» TASKS TO CARRY OUT
(a) In the root cause analysis Q&A below, what does the Bow-tie tool link together, and why? Answer in one to three sentences.
(b) List every step of Root Cause Analysis that the root cause analysis Q&A below gives, in its order.

What is a Fishbone Diagram (Ishikawa)?

Answer 26

A visual tool that categorizes potential causes of problems in a structured way.

Question 27

What is the Bow-tie tool used for?

Answer 27

An effective tool for root cause analysis that links causes, events, and consequences to visualize controls.

Question 28

What are the steps in Root Cause Analysis?

Answer 28

Define the problem, collect data, identify possible causes, analyze causes, develop solutions, implement and monitor.

Question 29

When should standardized root cause analysis be conducted according to BCBS?

Answer 29

For significant operational risk events and near misses, typically setting thresholds (e.g., $100,000).

Question 30

Which line of defense leads root cause analysis and creates action items?

Answer 30

The first line of defense.

Question 31

What is the role of the second line of defense in root cause analysis?

Answer 31

Monitors and tracks action items, escalating issues above higher thresholds to senior management or risk committees.

Question 32

What are the key elements of an effective action plan?

» MATERIAL SUPPLIED
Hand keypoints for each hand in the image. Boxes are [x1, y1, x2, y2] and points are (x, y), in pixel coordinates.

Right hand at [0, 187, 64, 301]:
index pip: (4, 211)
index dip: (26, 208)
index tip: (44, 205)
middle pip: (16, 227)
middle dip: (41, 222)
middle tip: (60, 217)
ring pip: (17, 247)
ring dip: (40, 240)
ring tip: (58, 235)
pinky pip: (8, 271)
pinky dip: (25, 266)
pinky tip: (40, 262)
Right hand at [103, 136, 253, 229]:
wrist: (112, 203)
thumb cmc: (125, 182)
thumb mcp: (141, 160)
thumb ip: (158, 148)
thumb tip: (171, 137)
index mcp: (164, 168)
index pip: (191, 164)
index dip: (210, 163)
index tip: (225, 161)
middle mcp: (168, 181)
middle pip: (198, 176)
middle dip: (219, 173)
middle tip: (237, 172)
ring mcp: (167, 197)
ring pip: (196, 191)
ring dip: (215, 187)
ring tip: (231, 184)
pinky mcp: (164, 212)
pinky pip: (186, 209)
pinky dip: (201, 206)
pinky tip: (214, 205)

» ANSWERS FOR THE EXERCISE
(a) The Bow-tie tool links causes, events, and consequences so that controls can be seen in a visual way. The Q&A calls it an effective tool for root cause analysis.

(b)
1. Define the problem
2. Collect data
3. Identify possible causes
4. Analyze causes
5. Develop solutions
6. Implement and monitor